Este processo, no qual foi certamente um pioneiro, levou a resultados muito inspiradores: por exemplo, podemos ouvir como cria uma paisagem sonora na sua tardia gravação da Valsa de Ravel, quase como se estivesse a tocar com diferentes colocações de microfones, como fez com Scriabin. Só que a gravação de Ravel foi feita com o mencionado truque de microfone - foi a sua forma de tocar que fez isso tudo. Acho fascinante a sua coragem para tomar um caminho muito distintivo com as suas interpretações. E muitas vezes com resultados maravilhosos - particularmente nas suas gravações de música do século XX. Mas, com todo o respeito pela qualidade da sua interpretação e pela pungência das suas ideias, nunca fui um fã do seu Bach. Pelo que me é dado ver, ele muitas vezes considera Bach como um material abstracto, isolando a música da sua perspectiva histórica. Mas as obras foram compostas num determinado período de tempo, numa dada parte geográfica da Europa, numa visão do mundo protestante bem definida. Também tenho dificuldades em ouvir a sua leitura de Mozart: ele escolhe deliberadamente cruzar todos os limites em termos de forma, estrutura, harmonia e linguagem musical. O preço da singularidade é demasiado para o meu gosto.

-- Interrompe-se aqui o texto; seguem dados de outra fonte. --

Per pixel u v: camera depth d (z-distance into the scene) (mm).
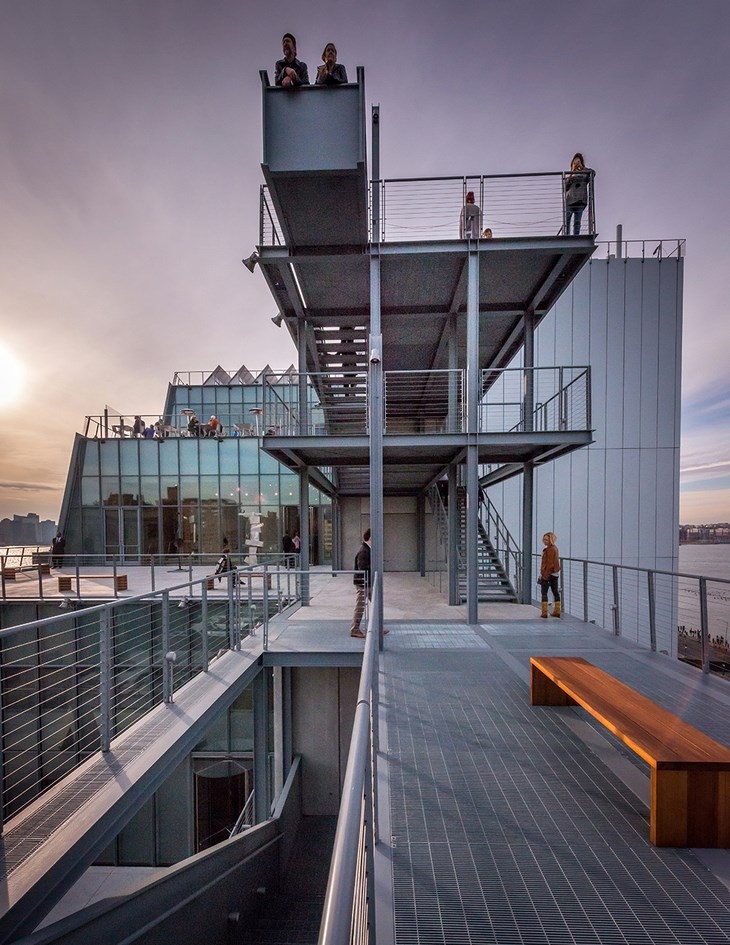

As ideias de Gould acerca de som e interpretação florescem melhor sem sairmos do contexto da música do século XX - Prokofiev, Ravel, mas também nas raramente executadas obras de Krenek e Strauss. Muitos compositores dessa época permitem mais liberdade para aplicarmos as nossas próprias ideias."

Stephen Hough

"Apesar de parecer que Gould estava à frente do seu tempo - ou até mesmo que era um profeta - porque percebeu que algumas pessoas preferiam ouvir a sua música em gravações do que numa sala de concertos, ele não teve consciência de que a tecnologia iria tornar a música gravada tão disponível e anárquica. A alta-fidelidade do álbum de vinil possibilitou-lhe uma vida confortável através dos rendimentos dos seus direitos de autor. O que seria impossível no mercado actual, de ainda mais alta-fidelidade, streaming e reprodução, onde se levantam questões sobre a capacidade de manter o controlo sobre os direitos de autor a todos os níveis. De qualquer modo, ele criou uma nova maneira de pensar sobre a música gravada, em que o álbum de vinil se tornou numa forma de arte em si própria - não apenas uma réplica de uma actuação ao vivo. E essa primeira gravação das Variações Goldberg, tão viva e alerta e fresca - acompanhada por referências lendárias de braços encharcados em suor, luvas grossas e assentos instáveis -, anunciou uma nova era nas relações públicas. Mas para além de toda a moda e todo o mito, Glenn Gould era um pianista transcendental. Mesmo que tudo aquilo em que ele tocasse se transformasse em Gould [trocadilho com gold = ouro] (poucos artistas são tão reconhecíveis em tantos estilos diferentes), mesmo assim ele tocava com uma acalorada paixão pela comunicação - tornada ainda mais evidente e tocante por ser emitida, como o foi, de um apartamento isolado nos frios subúrbios de Toronto."